The EU said this week it was planning a quadrupling in aid and was seeking coordination with the United Nations on delivery as well as safety guarantees on the ground.
Foreign donors pledged a projected $12 billion in civilian aid to Afghanistan over four years at a conference last November, but many made it conditional on protecting human rights and progress on peace talks.
The U.N. human rights chief said she had received credible reports of serious violations by the Taliban, including “summary executions” of civilians and Afghan security forces who had surrendered. The Taliban have said they will investigate any reports of atrocities.
A NATO country diplomat in Kabul, who declined to be identified, said several international aid groups are desperate to get their Afghan staff to neighboring nations.
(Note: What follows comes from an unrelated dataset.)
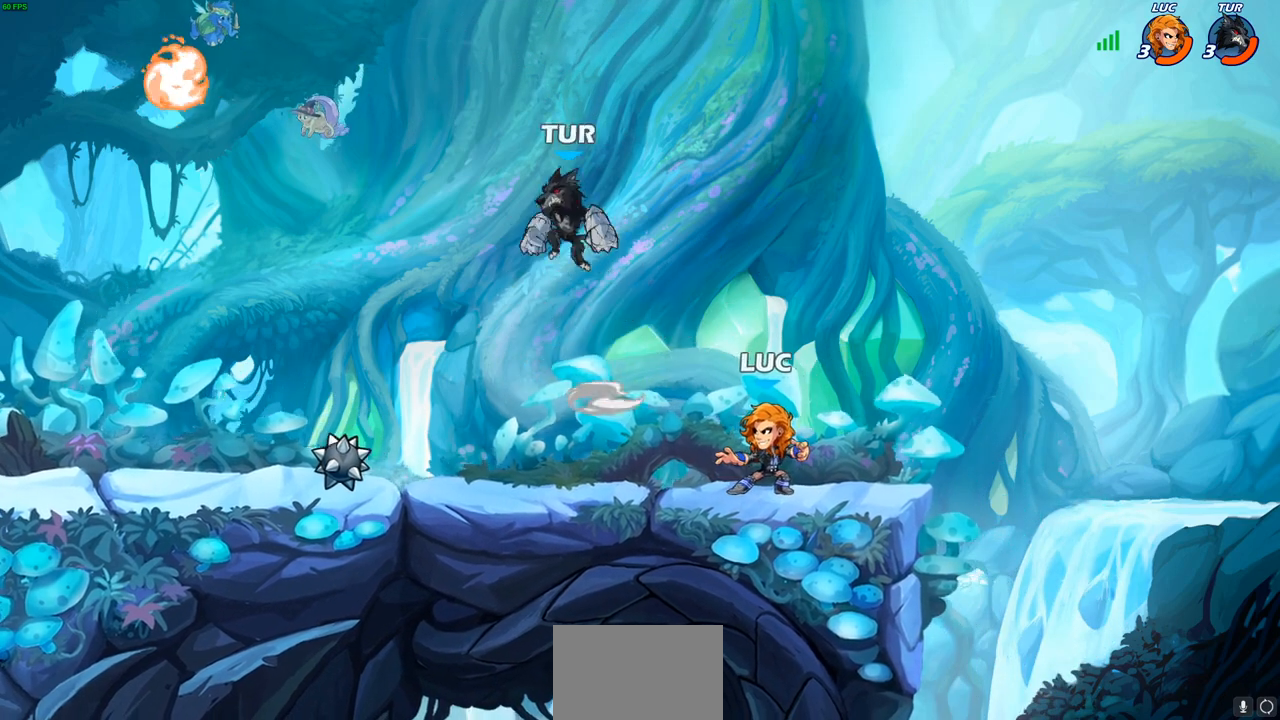
{"buttons": [], "left_stick": "center", "right_stick": "center", "events": [[133, "left_stick", "left"], [250, "R2", "down"], [250, "left_stick", "down-left"], [283, "CIRCLE", "down"], [367, "CIRCLE", "up"], [367, "R2", "up"], [400, "left_stick", "center"]]}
Tens of thousands of Afghans fearing persecution have thronged Kabul’s airport since the Taliban takeover, the lucky ones securing seats on flights.
The NATO country diplomat said Afghanistan’s neighbors should open their land borders to allow more people to leave.
“Iran, Pakistan and Tajikistan should be pulling out far more people using either air or land routes. It’s vital air and land routes are used at a very fast pace,” the diplomat told Reuters.
The Taliban said all foreign evacuations must be completed by Aug. 31, and asked the United States to stop urging talented Afghans to leave, while also trying to persuade people at the airport to go home, assuring them that they had nothing to fear.
“We guarantee their security,” Taliban spokesman Zabihullah Mujahid told a news conference on Tuesday.
Biden, in remarks at the White House, said the United States was racing to meet the Aug. 31 deadline as concerns mount over the threat of militant attacks.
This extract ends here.